Voci di dati raccolte
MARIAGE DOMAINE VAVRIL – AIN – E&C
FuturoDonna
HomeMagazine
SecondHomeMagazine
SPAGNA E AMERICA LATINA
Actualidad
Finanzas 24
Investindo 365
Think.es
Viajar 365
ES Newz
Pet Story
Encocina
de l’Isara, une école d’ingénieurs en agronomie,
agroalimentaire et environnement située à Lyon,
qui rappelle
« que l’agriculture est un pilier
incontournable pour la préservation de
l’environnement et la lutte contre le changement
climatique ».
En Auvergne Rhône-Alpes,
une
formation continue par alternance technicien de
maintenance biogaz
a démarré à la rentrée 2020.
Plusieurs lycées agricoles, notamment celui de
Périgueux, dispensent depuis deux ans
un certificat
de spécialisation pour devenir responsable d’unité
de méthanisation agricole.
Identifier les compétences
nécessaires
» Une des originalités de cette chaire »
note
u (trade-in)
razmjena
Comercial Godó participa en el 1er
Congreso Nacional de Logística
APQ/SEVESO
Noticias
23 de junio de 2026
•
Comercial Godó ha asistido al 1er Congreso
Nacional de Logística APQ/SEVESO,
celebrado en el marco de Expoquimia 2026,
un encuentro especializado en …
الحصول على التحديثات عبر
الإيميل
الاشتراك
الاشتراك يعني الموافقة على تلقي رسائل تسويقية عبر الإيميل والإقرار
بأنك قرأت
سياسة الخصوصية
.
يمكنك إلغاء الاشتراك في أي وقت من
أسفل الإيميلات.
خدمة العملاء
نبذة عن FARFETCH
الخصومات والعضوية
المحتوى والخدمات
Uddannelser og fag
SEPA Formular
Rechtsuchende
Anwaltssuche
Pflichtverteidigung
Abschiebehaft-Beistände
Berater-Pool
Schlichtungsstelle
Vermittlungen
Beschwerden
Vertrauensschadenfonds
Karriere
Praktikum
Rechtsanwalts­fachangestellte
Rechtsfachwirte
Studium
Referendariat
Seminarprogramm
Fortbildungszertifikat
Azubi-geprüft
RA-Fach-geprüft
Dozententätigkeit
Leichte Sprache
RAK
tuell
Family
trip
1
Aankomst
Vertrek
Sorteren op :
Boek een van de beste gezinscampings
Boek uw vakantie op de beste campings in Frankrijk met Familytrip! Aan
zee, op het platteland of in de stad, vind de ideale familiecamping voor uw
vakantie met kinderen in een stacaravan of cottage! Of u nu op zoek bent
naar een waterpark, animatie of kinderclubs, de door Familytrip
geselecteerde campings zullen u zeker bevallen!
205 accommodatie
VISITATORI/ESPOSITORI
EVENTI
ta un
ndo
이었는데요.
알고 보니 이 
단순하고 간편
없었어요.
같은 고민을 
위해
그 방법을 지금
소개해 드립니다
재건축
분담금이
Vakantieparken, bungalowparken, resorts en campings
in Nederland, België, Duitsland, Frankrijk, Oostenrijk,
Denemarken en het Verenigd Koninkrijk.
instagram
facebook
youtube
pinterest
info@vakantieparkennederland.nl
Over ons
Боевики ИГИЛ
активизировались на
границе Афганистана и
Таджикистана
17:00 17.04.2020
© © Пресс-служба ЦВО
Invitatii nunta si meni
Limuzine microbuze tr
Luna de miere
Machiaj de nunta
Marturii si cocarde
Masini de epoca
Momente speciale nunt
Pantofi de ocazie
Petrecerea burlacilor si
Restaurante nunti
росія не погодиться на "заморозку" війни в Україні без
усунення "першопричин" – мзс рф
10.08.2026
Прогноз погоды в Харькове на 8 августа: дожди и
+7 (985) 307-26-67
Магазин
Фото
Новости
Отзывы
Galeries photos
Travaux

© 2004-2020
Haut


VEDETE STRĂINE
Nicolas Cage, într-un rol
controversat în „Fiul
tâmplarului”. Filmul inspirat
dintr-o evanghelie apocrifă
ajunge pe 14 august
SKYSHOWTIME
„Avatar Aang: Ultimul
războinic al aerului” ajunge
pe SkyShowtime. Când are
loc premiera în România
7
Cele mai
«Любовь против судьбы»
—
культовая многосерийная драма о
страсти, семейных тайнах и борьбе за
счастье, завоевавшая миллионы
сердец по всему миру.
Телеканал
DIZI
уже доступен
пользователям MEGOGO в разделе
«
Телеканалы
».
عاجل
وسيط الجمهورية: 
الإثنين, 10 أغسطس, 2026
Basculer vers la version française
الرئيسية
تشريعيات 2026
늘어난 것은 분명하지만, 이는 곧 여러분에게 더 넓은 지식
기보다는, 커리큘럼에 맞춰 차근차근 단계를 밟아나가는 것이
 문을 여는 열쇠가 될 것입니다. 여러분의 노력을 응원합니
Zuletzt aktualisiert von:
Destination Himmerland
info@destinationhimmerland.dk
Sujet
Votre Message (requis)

COSA FARE> Ripeti tutte le righe dell'elenco qui sopra, identiche all'originale.

RISPOSTA>
MARIAGE DOMAINE VAVRIL – AIN – E&C
FuturoDonna
HomeMagazine
SecondHomeMagazine
SPAGNA E AMERICA LATINA
Actualidad
Finanzas 24
Investindo 365
Think.es
Viajar 365
ES Newz
Pet Story
Encocina
de l’Isara, une école d’ingénieurs en agronomie,
agroalimentaire et environnement située à Lyon,
qui rappelle
« que l’agriculture est un pilier
incontournable pour la préservation de
l’environnement et la lutte contre le changement
climatique ».
En Auvergne Rhône-Alpes,
une
formation continue par alternance technicien de
maintenance biogaz
a démarré à la rentrée 2020.
Plusieurs lycées agricoles, notamment celui de
Périgueux, dispensent depuis deux ans
un certificat
de spécialisation pour devenir responsable d’unité
de méthanisation agricole.
Identifier les compétences
nécessaires
» Une des originalités de cette chaire »
note
u (trade-in)
razmjena
Comercial Godó participa en el 1er
Congreso Nacional de Logística
APQ/SEVESO
Noticias
23 de junio de 2026
•
Comercial Godó ha asistido al 1er Congreso
Nacional de Logística APQ/SEVESO,
celebrado en el marco de Expoquimia 2026,
un encuentro especializado en …
الحصول على التحديثات عبر
الإيميل
الاشتراك
الاشتراك يعني الموافقة على تلقي رسائل تسويقية عبر الإيميل والإقرار
بأنك قرأت
سياسة الخصوصية
.
يمكنك إلغاء الاشتراك في أي وقت من
أسفل الإيميلات.
خدمة العملاء
نبذة عن FARFETCH
الخصومات والعضوية
المحتوى والخدمات
Uddannelser og fag
SEPA Formular
Rechtsuchende
Anwaltssuche
Pflichtverteidigung
Abschiebehaft-Beistände
Berater-Pool
Schlichtungsstelle
Vermittlungen
Beschwerden
Vertrauensschadenfonds
Karriere
Praktikum
Rechtsanwalts­fachangestellte
Rechtsfachwirte
Studium
Referendariat
Seminarprogramm
Fortbildungszertifikat
Azubi-geprüft
RA-Fach-geprüft
Dozententätigkeit
Leichte Sprache
RAK
tuell
Family
trip
1
Aankomst
Vertrek
Sorteren op :
Boek een van de beste gezinscampings
Boek uw vakantie op de beste campings in Frankrijk met Familytrip! Aan
zee, op het platteland of in de stad, vind de ideale familiecamping voor uw
vakantie met kinderen in een stacaravan of cottage! Of u nu op zoek bent
naar een waterpark, animatie of kinderclubs, de door Familytrip
geselecteerde campings zullen u zeker bevallen!
205 accommodatie
VISITATORI/ESPOSITORI
EVENTI
ta un
ndo
이었는데요.
알고 보니 이 
단순하고 간편
없었어요.
같은 고민을 
위해
그 방법을 지금
소개해 드립니다
재건축
분담금이
Vakantieparken, bungalowparken, resorts en campings
in Nederland, België, Duitsland, Frankrijk, Oostenrijk,
Denemarken en het Verenigd Koninkrijk.
instagram
facebook
youtube
pinterest
info@vakantieparkennederland.nl
Over ons
Боевики ИГИЛ
активизировались на
границе Афганистана и
Таджикистана
17:00 17.04.2020
© © Пресс-служба ЦВО
Invitatii nunta si meni
Limuzine microbuze tr
Luna de miere
Machiaj de nunta
Marturii si cocarde
Masini de epoca
Momente speciale nunt
Pantofi de ocazie
Petrecerea burlacilor si
Restaurante nunti
росія не погодиться на "заморозку" війни в Україні без
усунення "першопричин" – мзс рф
10.08.2026
Прогноз погоды в Харькове на 8 августа: дожди и
+7 (985) 307-26-67
Магазин
Фото
Новости
Отзывы
Galeries photos
Travaux

© 2004-2020
Haut


VEDETE STRĂINE
Nicolas Cage, într-un rol
controversat în „Fiul
tâmplarului”. Filmul inspirat
dintr-o evanghelie apocrifă
ajunge pe 14 august
SKYSHOWTIME
„Avatar Aang: Ultimul
războinic al aerului” ajunge
pe SkyShowtime. Când are
loc premiera în România
7
Cele mai
«Любовь против судьбы»
—
культовая многосерийная драма о
страсти, семейных тайнах и борьбе за
счастье, завоевавшая миллионы
сердец по всему миру.
Телеканал
DIZI
уже доступен
пользователям MEGOGO в разделе
«
Телеканалы
».
عاجل
وسيط الجمهورية: 
الإثنين, 10 أغسطس, 2026
Basculer vers la version française
الرئيسية
تشريعيات 2026
늘어난 것은 분명하지만, 이는 곧 여러분에게 더 넓은 지식
기보다는, 커리큘럼에 맞춰 차근차근 단계를 밟아나가는 것이
 문을 여는 열쇠가 될 것입니다. 여러분의 노력을 응원합니
Zuletzt aktualisiert von:
Destination Himmerland
info@destinationhimmerland.dk
Sujet
Votre Message (requis)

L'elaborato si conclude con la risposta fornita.